Brain Tumors in Children

While brain tumors refer to a mass of abnormal cells in the brain, they may differ between adults and children. As the bodies and brains of children are still developing, their tumors are usually different from that seen in adults.

The most common form of solid tumors in kids are unfortunately brain tumors and form about 20% of all childhood cancers. These tumors behave differently than those found in adults and are treated differently too. The child’s age and health are strong determinants of the type of treatment offered to such children. The only good news here is that most kids have a comparatively better prognosis than adults with the same tumor.

Tumors can be classified based upon the tumor’s location, structure and rate of growth. Most tumors in children are primary tumors and originate at their point of location. They can also be classified according to their aggressiveness – whether cancerous or non-cancerous in nature.

The prognosis of tumors in children is based on their location, grade, size, speed of growth as well as the treatment options open to them. The age of the child is also another important factor affecting prognosis. Common childhood brain tumors include medulloblastoma, astrocytoma and ependymoma; they are named according to their location and type of cells affected. Of the above, the medulloblastoma is the most common type of childhood tumor. There are many more types of tumors to add to this list however.

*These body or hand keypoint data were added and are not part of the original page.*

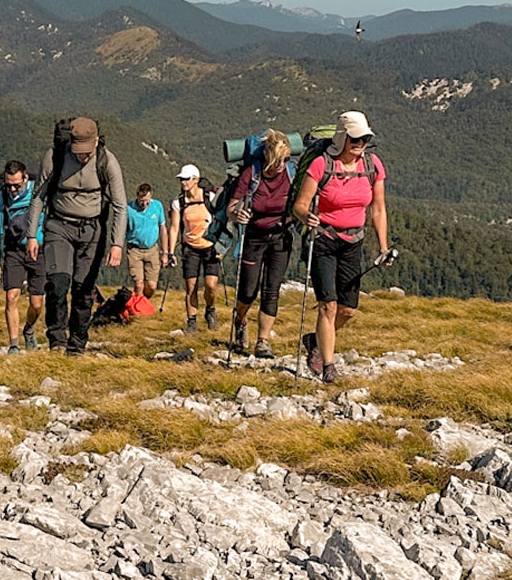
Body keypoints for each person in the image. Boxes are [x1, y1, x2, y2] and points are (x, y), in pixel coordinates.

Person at [291, 111, 391, 384]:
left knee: (348, 310)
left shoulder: (372, 166)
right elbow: (300, 204)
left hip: (353, 243)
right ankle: (328, 364)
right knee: (329, 306)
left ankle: (316, 340)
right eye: (356, 138)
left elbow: (378, 209)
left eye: (365, 138)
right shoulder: (321, 165)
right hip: (323, 240)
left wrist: (383, 247)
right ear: (342, 138)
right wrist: (305, 217)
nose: (361, 143)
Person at [27, 117, 126, 355]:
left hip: (93, 230)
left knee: (84, 289)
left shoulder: (107, 162)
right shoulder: (55, 157)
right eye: (78, 152)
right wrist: (32, 235)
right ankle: (57, 340)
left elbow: (120, 206)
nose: (83, 157)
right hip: (59, 226)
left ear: (96, 142)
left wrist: (117, 244)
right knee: (57, 284)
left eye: (87, 152)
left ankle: (77, 344)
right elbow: (38, 197)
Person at [229, 129, 295, 358]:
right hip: (254, 237)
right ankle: (240, 319)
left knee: (272, 290)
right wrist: (238, 214)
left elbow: (300, 202)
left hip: (281, 237)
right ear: (268, 157)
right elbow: (232, 207)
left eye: (286, 159)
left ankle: (263, 341)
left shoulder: (291, 173)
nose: (283, 164)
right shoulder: (251, 174)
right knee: (248, 291)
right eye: (280, 160)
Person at [0, 160, 45, 353]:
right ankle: (13, 345)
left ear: (26, 178)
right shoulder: (1, 198)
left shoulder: (38, 193)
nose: (12, 189)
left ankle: (29, 329)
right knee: (11, 297)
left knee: (36, 303)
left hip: (39, 250)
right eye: (9, 185)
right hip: (13, 250)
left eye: (16, 185)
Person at [167, 163, 222, 333]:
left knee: (211, 285)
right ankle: (192, 321)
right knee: (191, 286)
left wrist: (222, 247)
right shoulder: (179, 202)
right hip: (190, 248)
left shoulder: (210, 197)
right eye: (181, 179)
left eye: (186, 179)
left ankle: (210, 310)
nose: (183, 182)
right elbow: (175, 227)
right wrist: (169, 252)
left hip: (210, 247)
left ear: (196, 180)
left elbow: (221, 221)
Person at [125, 183, 166, 300]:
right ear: (137, 197)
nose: (144, 204)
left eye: (147, 200)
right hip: (134, 250)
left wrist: (165, 252)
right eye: (142, 200)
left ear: (151, 196)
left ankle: (144, 302)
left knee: (151, 285)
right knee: (138, 284)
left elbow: (163, 228)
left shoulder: (157, 206)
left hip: (152, 249)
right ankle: (138, 309)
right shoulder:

Signs and symptoms of brain tumors are a little challenging to zero down upon as some very young children won’t know how to communicate their problems. The parent needs to keep a vigilant eye in all cases.

The most common symptom is the headache and its pattern and severity vary in those with brain tumors. The headache might also be accompanied by vomiting, loss of appetite or confusion. Some mental changes that can also be associated with brain tumors include changes in personality and behavior, problems with reasoning, speech difficulties, memory loss, inability to concentrate, irritability, hearing loss, increased sleep and gradual loss of movement in a limb. The child may also have problems with vision, balance, weakness or even seizures.
Diagnosis is usually with the aid of MRI and CT scans of the brain or examination of the spinal fluid.

Treatment is usually by surgical excision. Other measures like radiotherapy and chemotherapy may also be deployed depending upon the child’s health. Other supportive treatment options include the use of corticosteroids and diuretics to get rid of the brain swelling, pain medications and anticonvulsants. Physical and occupational therapy can also be provided to improve the quality of life.